According to the Czech Statistical Office (CSO), at the beginning of 2016, there were almost 121 thousand NGOs in the Czech Republic, about 7 thousand of them received a subsidy from the state. Based on data from the budget information system of NGOs, the state allocated a total of CZK 11.88 billion in 2016 and CZK 14.38 billion in 2017. However, the government’s strategy towards NGOs for the period 2015 to 2020 came into existence without a prior analysis of what services the government really needed from the NGOs. In the period under review, there were more representatives of the NGO sector than state representatives in the Government Council for NGOs, so they were in a position to exercise a decisive influence on the content of such strategic materials.
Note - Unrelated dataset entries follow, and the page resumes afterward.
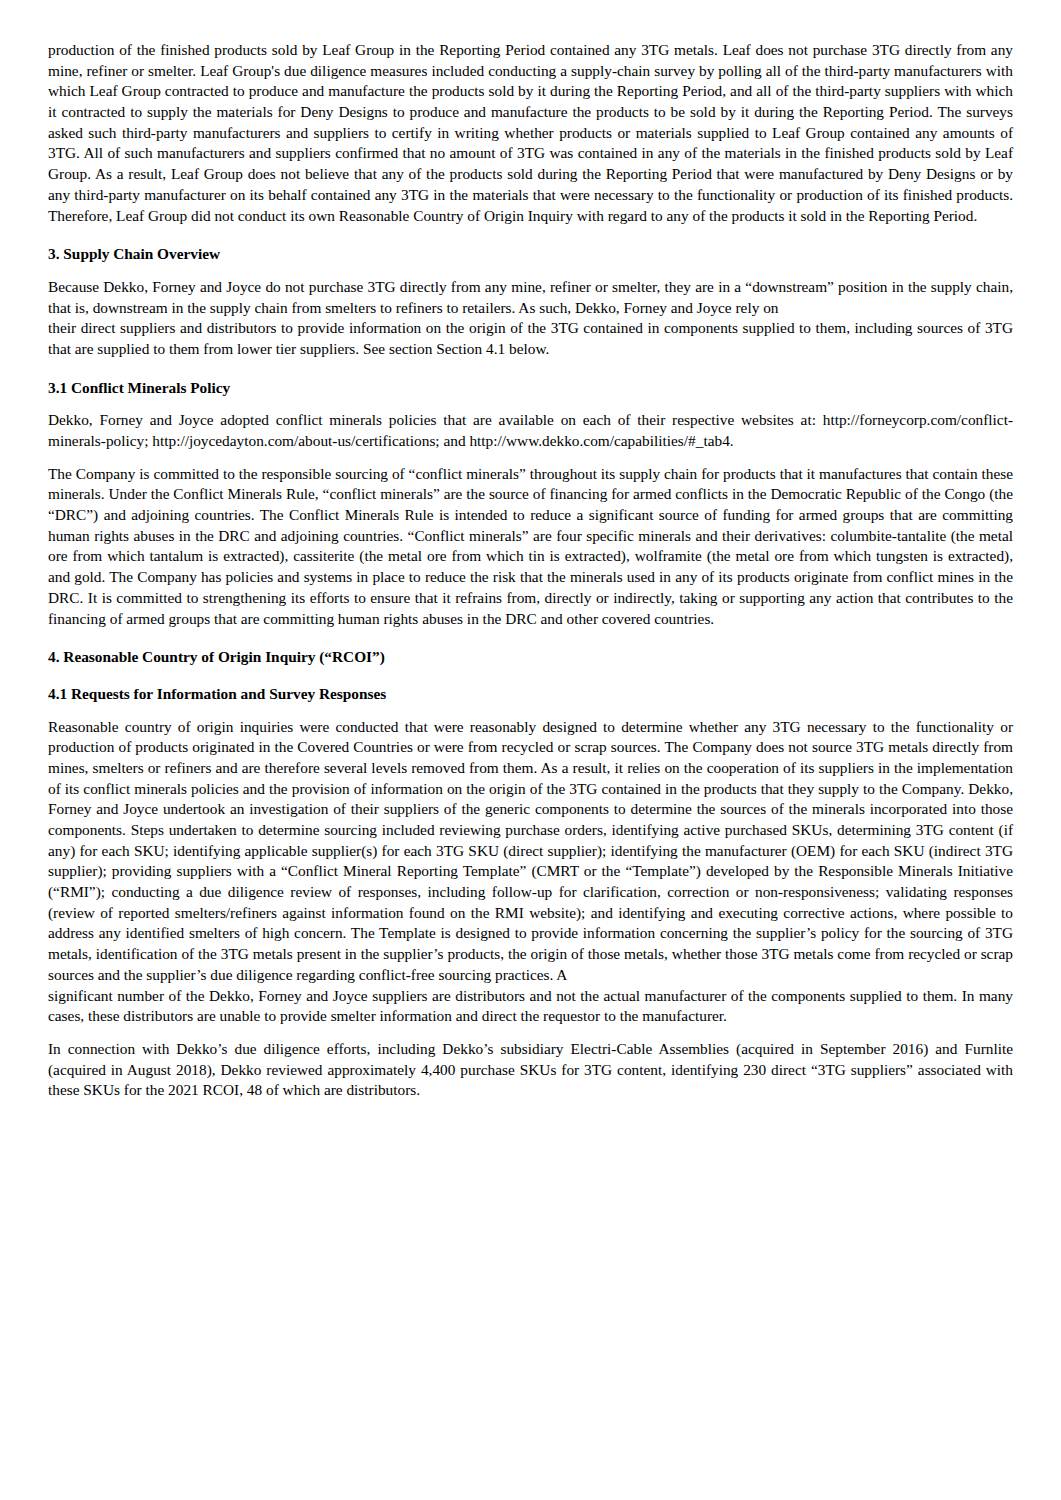production of the finished products sold by Leaf Group in the Reporting Period contained any 3TG metals. Leaf does not purchase 3TG directly from any mine, refiner or smelter. Leaf Group's due diligence measures included conducting a supply-chain survey by polling all of the third-party manufacturers with which Leaf Group contracted to produce and manufacture the products sold by it during the Reporting Period, and all of the third-party suppliers with which it contracted to supply the materials for Deny Designs to produce and manufacture the products to be sold by it during the Reporting Period. The surveys asked such third-party manufacturers and suppliers to certify in writing whether products or materials supplied to Leaf Group contained any amounts of 3TG. All of such manufacturers and suppliers confirmed that no amount of 3TG was contained in any of the materials in the finished products sold by Leaf Group. As a result, Leaf Group does not believe that any of the products sold during the Reporting Period that were manufactured by Deny Designs or by any third-party manufacturer on its behalf contained any 3TG in the materials that were necessary to the functionality or production of its finished products. Therefore, Leaf Group did not conduct its own Reasonable Country of Origin Inquiry with regard to any of the products it sold in the Reporting Period.
3. Supply Chain Overview
Because Dekko, Forney and Joyce do not purchase 3TG directly from any mine, refiner or smelter, they are in a “downstream” position in the supply chain, that is, downstream in the supply chain from smelters to refiners to retailers. As such, Dekko, Forney and Joyce rely on
their direct suppliers and distributors to provide information on the origin of the 3TG contained in components supplied to them, including sources of 3TG that are supplied to them from lower tier suppliers. See section Section 4.1 below.
3.1 Conflict Minerals Policy
Dekko, Forney and Joyce adopted conflict minerals policies that are available on each of their respective websites at: http://forneycorp.com/conflict-minerals-policy; http://joycedayton.com/about-us/certifications; and http://www.dekko.com/capabilities/#_tab4.
The Company is committed to the responsible sourcing of “conflict minerals” throughout its supply chain for products that it manufactures that contain these minerals. Under the Conflict Minerals Rule, “conflict minerals” are the source of financing for armed conflicts in the Democratic Republic of the Congo (the “DRC”) and adjoining countries. The Conflict Minerals Rule is intended to reduce a significant source of funding for armed groups that are committing human rights abuses in the DRC and adjoining countries. “Conflict minerals” are four specific minerals and their derivatives: columbite-tantalite (the metal ore from which tantalum is extracted), cassiterite (the metal ore from which tin is extracted), wolframite (the metal ore from which tungsten is extracted), and gold. The Company has policies and systems in place to reduce the risk that the minerals used in any of its products originate from conflict mines in the DRC. It is committed to strengthening its efforts to ensure that it refrains from, directly or indirectly, taking or supporting any action that contributes to the financing of armed groups that are committing human rights abuses in the DRC and other covered countries.
4. Reasonable Country of Origin Inquiry (“RCOI”)
4.1 Requests for Information and Survey Responses
Reasonable country of origin inquiries were conducted that were reasonably designed to determine whether any 3TG necessary to the functionality or production of products originated in the Covered Countries or were from recycled or scrap sources. The Company does not source 3TG metals directly from mines, smelters or refiners and are therefore several levels removed from them. As a result, it relies on the cooperation of its suppliers in the implementation of its conflict minerals policies and the provision of information on the origin of the 3TG contained in the products that they supply to the Company. Dekko, Forney and Joyce undertook an investigation of their suppliers of the generic components to determine the sources of the minerals incorporated into those components. Steps undertaken to determine sourcing included reviewing purchase orders, identifying active purchased SKUs, determining 3TG content (if any) for each SKU; identifying applicable supplier(s) for each 3TG SKU (direct supplier); identifying the manufacturer (OEM) for each SKU (indirect 3TG supplier); providing suppliers with a “Conflict Mineral Reporting Template” (CMRT or the “Template”) developed by the Responsible Minerals Initiative (“RMI”); conducting a due diligence review of responses, including follow-up for clarification, correction or non-responsiveness; validating responses (review of reported smelters/refiners against information found on the RMI website); and identifying and executing corrective actions, where possible to address any identified smelters of high concern. The Template is designed to provide information concerning the supplier’s policy for the sourcing of 3TG metals, identification of the 3TG metals present in the supplier’s products, the origin of those metals, whether those 3TG metals come from recycled or scrap sources and the supplier’s due diligence regarding conflict-free sourcing practices. A
significant number of the Dekko, Forney and Joyce suppliers are distributors and not the actual manufacturer of the components supplied to them. In many cases, these distributors are unable to provide smelter information and direct the requestor to the manufacturer.
In connection with Dekko’s due diligence efforts, including Dekko’s subsidiary Electri-Cable Assemblies (acquired in September 2016) and Furnlite (acquired in August 2018), Dekko reviewed approximately 4,400 purchase SKUs for 3TG content, identifying 230 direct “3TG suppliers” associated with these SKUs for the 2021 RCOI, 48 of which are distributors.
At the same time, the Office of the Government did not perform checks on a continuous basis how the objectives of the strategy were being met by means of the aid. It will evaluate everything in 2021 when the aid will have been finished. Some objectives then depend on changes in legislation which, however, are still missing. These are, for example, the Donation Law, the Law on Social Entrepreneurship, or the Public Utility Status.
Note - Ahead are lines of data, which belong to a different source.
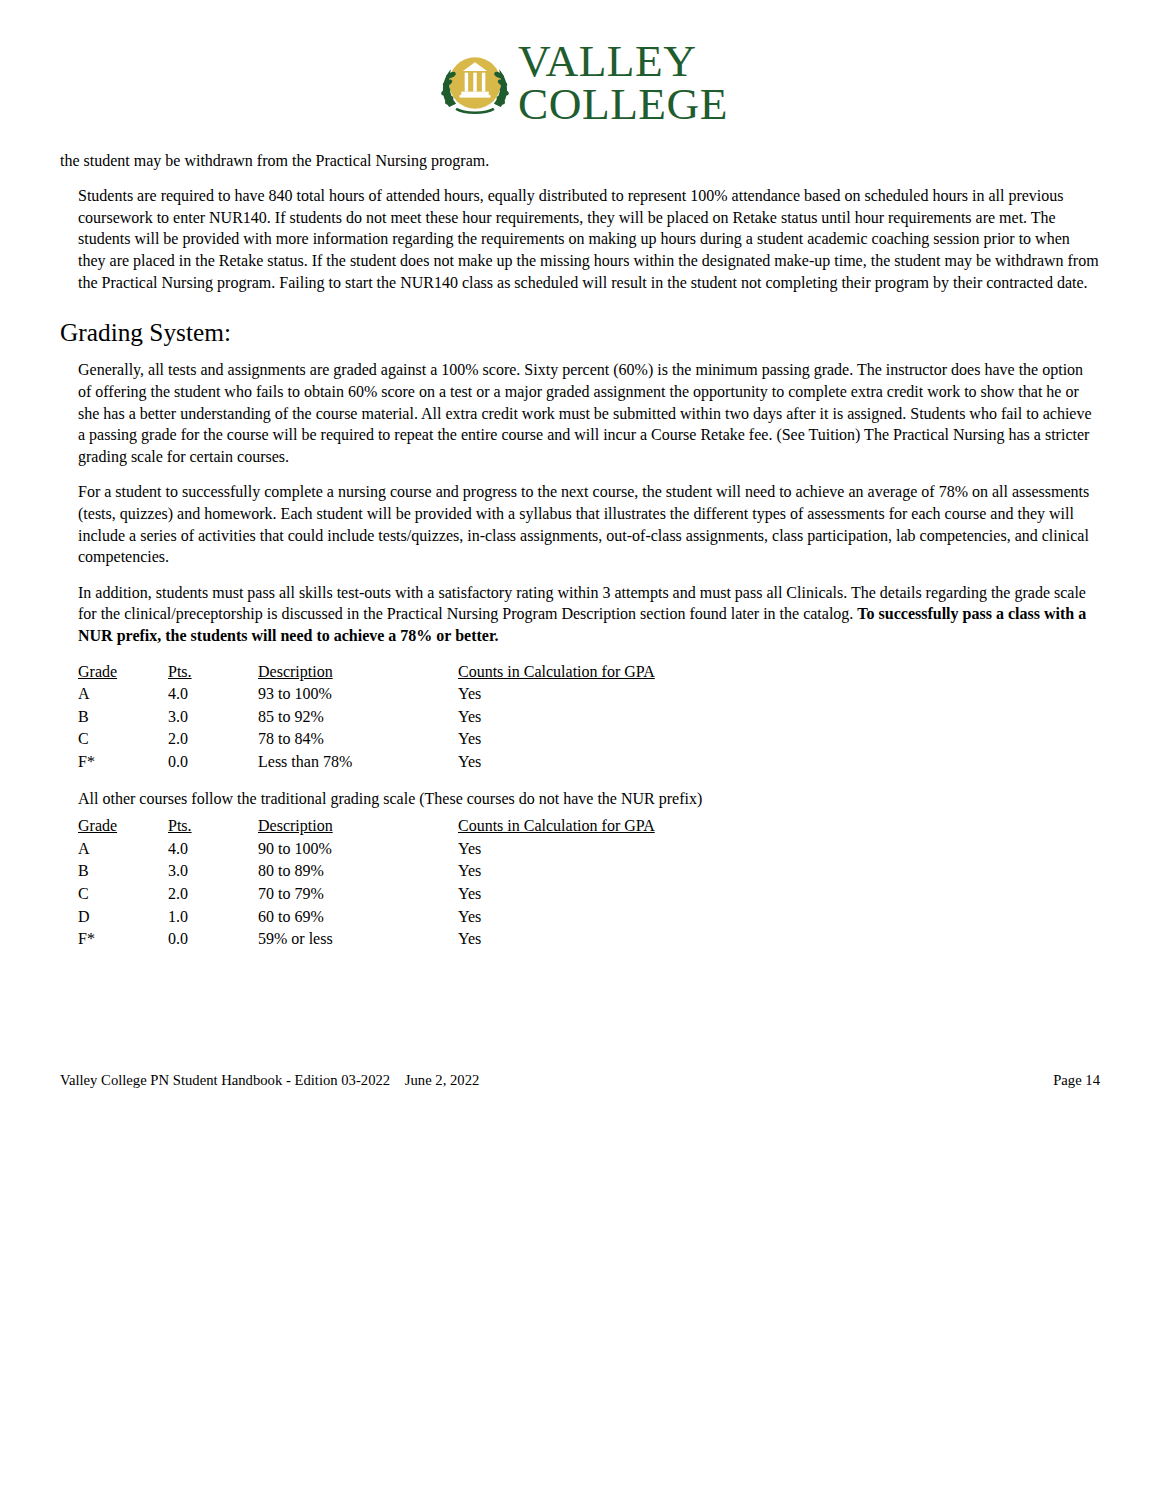| | VALLEY COLLEGE |
the student may be withdrawn from the Practical Nursing program.
Students are required to have 840 total hours of attended hours, equally distributed to represent 100% attendance based on scheduled hours in all previous coursework to enter NUR140. If students do not meet these hour requirements, they will be placed on Retake status until hour requirements are met. The students will be provided with more information regarding the requirements on making up hours during a student academic coaching session prior to when they are placed in the Retake status. If the student does not make up the missing hours within the designated make-up time, the student may be withdrawn from the Practical Nursing program. Failing to start the NUR140 class as scheduled will result in the student not completing their program by their contracted date.
Grading System:
Generally, all tests and assignments are graded against a 100% score. Sixty percent (60%) is the minimum passing grade. The instructor does have the option of offering the student who fails to obtain 60% score on a test or a major graded assignment the opportunity to complete extra credit work to show that he or she has a better understanding of the course material. All extra credit work must be submitted within two days after it is assigned. Students who fail to achieve a passing grade for the course will be required to repeat the entire course and will incur a Course Retake fee. (See Tuition) The Practical Nursing has a stricter grading scale for certain courses.
For a student to successfully complete a nursing course and progress to the next course, the student will need to achieve an average of 78% on all assessments (tests, quizzes) and homework. Each student will be provided with a syllabus that illustrates the different types of assessments for each course and they will include a series of activities that could include tests/quizzes, in-class assignments, out-of-class assignments, class participation, lab competencies, and clinical competencies.
In addition, students must pass all skills test-outs with a satisfactory rating within 3 attempts and must pass all Clinicals. The details regarding the grade scale for the clinical/preceptorship is discussed in the Practical Nursing Program Description section found later in the catalog. To successfully pass a class with a NUR prefix, the students will need to achieve a 78% or better.
| Grade | Pts. | Description | Counts in Calculation for GPA |
| --- | --- | --- | --- |
| A | 4.0 | 93 to 100% | Yes |
| B | 3.0 | 85 to 92% | Yes |
| C | 2.0 | 78 to 84% | Yes |
| F* | 0.0 | Less than 78% | Yes |
All other courses follow the traditional grading scale (These courses do not have the NUR prefix)
| Grade | Pts. | Description | Counts in Calculation for GPA |
| --- | --- | --- | --- |
| A | 4.0 | 90 to 100% | Yes |
| B | 3.0 | 80 to 89% | Yes |
| C | 2.0 | 70 to 79% | Yes |
| D | 1.0 | 60 to 69% | Yes |
| F* | 0.0 | 59% or less | Yes |
| Valley College PN Student Handbook - Edition 03-2022 June 2, 2022 | Page 14 |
Auditors also found a difference in the information about how many funds the state provided to NGOs within subsidies in 2015 and 2016. The analysis of the funding provided by the Office of the Government varied by more than CZK 3 billion from the information from the budget information system. NGOs, which processed the analysis of funding for the Office of the Government, had received supporting documents only from selected ministries and had not used the budget system at all. Moreover, the NGOs were adjusting data from the Ministries. However, it was not clear what kind of adjustment was involved. Therefore, the information on the distributed subsidies, which the government and the public had received in the funding analysis, did not reflect reality.
The data differences also apply to the Central Register of Subsidies. The audited ministries and the Office of the Government did not publish all the mandatory information on the NGO subsidies granted in the Central Register in 2016. The overall gap between the Central Register and the budgetary system for all subsidy providers was CZK 3.51 billion. Therefore, due to the lack of information, the data from the subsidy system was not used to evaluate grant applications or to check whether the conditions of a maximum grant of 70 % of the costs had been kept. Neither was included the complete information in the information system of the NGO’s register operated by the Ministry of the Interior. The information should have been uploaded by the organisations themselves and these were not obliged to update it.
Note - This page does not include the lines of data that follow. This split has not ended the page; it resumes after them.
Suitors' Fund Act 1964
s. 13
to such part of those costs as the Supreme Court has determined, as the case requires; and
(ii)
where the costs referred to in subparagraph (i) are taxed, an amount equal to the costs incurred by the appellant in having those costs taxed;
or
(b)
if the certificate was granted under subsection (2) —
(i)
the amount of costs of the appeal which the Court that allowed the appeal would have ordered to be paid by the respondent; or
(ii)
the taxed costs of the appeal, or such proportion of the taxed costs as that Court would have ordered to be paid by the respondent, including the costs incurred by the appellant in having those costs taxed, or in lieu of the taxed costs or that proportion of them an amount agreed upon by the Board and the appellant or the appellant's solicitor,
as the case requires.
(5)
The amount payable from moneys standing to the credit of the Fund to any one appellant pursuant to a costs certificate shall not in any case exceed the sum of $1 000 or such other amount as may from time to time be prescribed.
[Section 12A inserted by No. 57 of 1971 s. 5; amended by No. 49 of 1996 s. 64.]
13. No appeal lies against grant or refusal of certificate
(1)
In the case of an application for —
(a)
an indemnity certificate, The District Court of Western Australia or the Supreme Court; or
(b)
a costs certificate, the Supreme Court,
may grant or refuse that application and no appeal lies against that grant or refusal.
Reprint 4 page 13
When allocating subsidies, individual departments should work together to evaluate applications, for example by delegating members to the evaluation committees, or to provide information on distributed subsidies on an ongoing basis. However, this was carried out only by the Office of the Government and partly by the Ministry of the Interior. Thus, individual departments could not ascertain whether grant applicants were seeking aid for the same project also in other areas or whether the maximum grant threshold of 70 % had been complied with. There was only information available from applicants. At the same time, they set objectives for subsidies to be achieved, very generally, or did not set them at all. Therefore, it was not possible to evaluate whether a subsidy was fit for its purpose.
For 10 out of the 17 beneficiaries audited, auditors detected a breach of the grant conditions. For example, the beneficiaries did not follow the budget of the project, did not carry out the activities for which they had received the grant, or paid ineligible costs from the subsidy.